Back on March 20, United Shore Financial Services, LLC notified the New Hampshire Attorney General’s Office that they had experienced an intrusion into a server containing mortgage applicants’ names, contact information, dates of birth, drivers’ license numbers, Social Security numbers, and financial information. The letter did not specify whether the server was their own server or that of a vendor. USFS learned of the breach on January 31 and retained forensic consultants who determined that the breach likely occurred on December 2, 2012. In addressing the breach of the undiclosed number of clients’ information, USFS reported that they hardened their security and offered those affected a year of free credit monitoring.

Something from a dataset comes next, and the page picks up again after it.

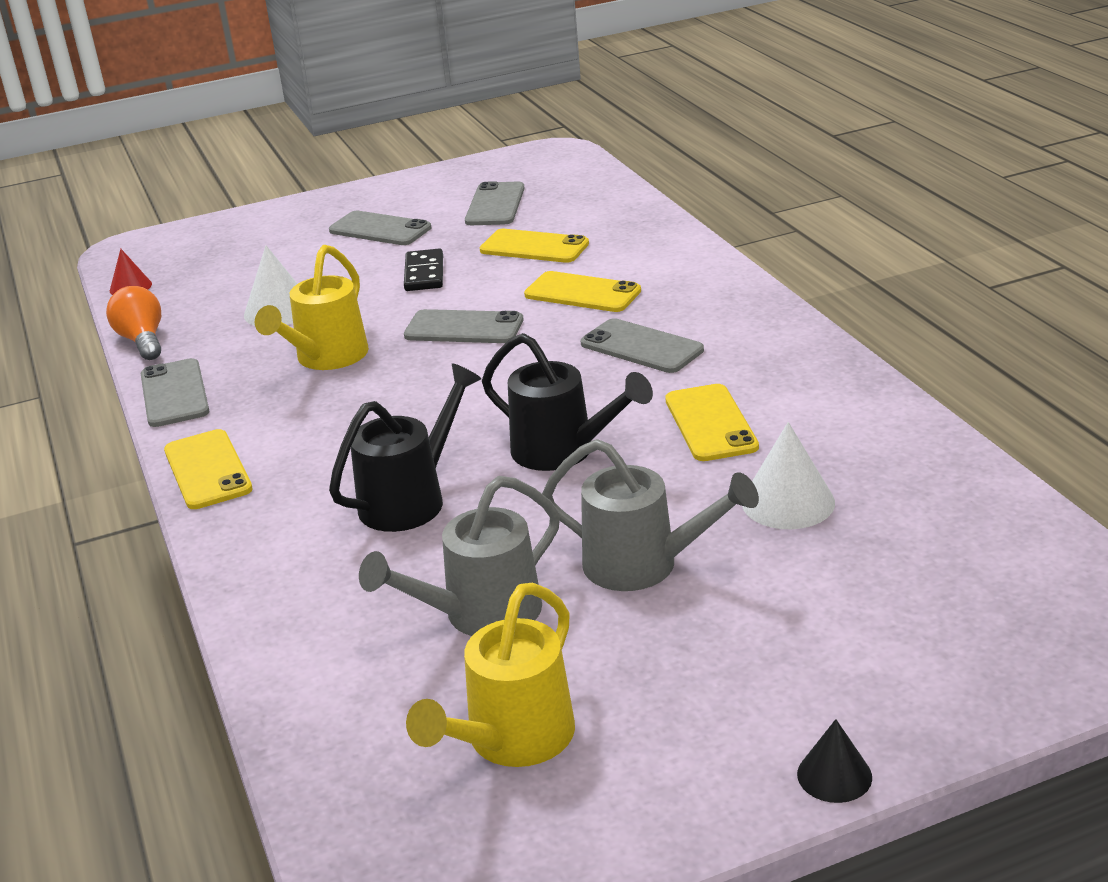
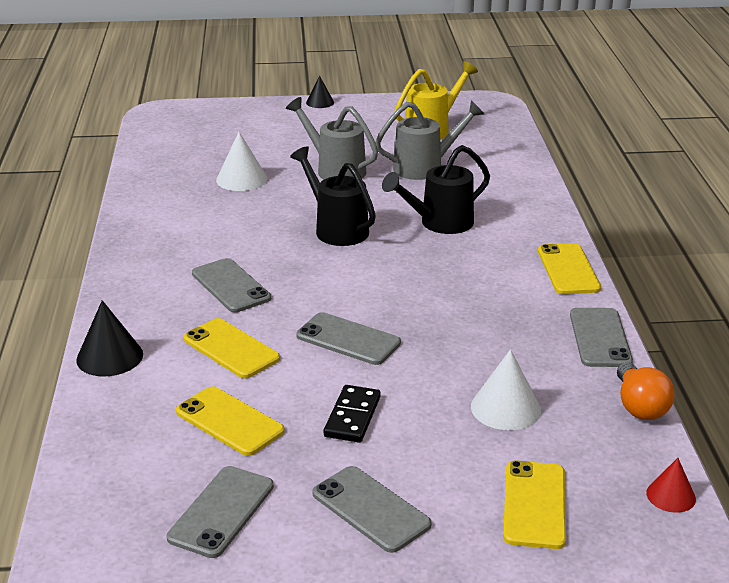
camera: 165 degrees left, 0 degrees up
yellow watering can [255,245,369,370] -> none
yellow phone [665,384,759,461] -> yellow phone moved to [503,460,566,549]
none -> black cone [76,300,143,376]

Now on August 15, Shore Mortgage, a division of USFS, notified the California Attorney General that an unnamed vendor’s server had been attacked beginning on June 2. The server contained clients’ information (the same types described above). As in the USFS incident, there was no evidence at of the time of the notification that anyone’s information had been misused. In her letter dated August 21 to those affected, Erin Castro, VP of Shore Mortgage, offered those affected one year of free credit monitoring and noted that the firm had strengthened their security by requiring the vendor to retrain its employees to follow its own security protocols as well as additional security requirements Shore imposed on the vendor. Shore also “implemented numerous protocols and additional monitoring procedures.”
From the two notices, it is not clear whether both incidents involved the same vendor, or whether the first incident involved a different vendor or no vendor. Shore Mortgage has not replied to an e-mail inquiry sent yesterday that raised that question as well as requesting additional details such as the number of their clients who were notified of the June breach.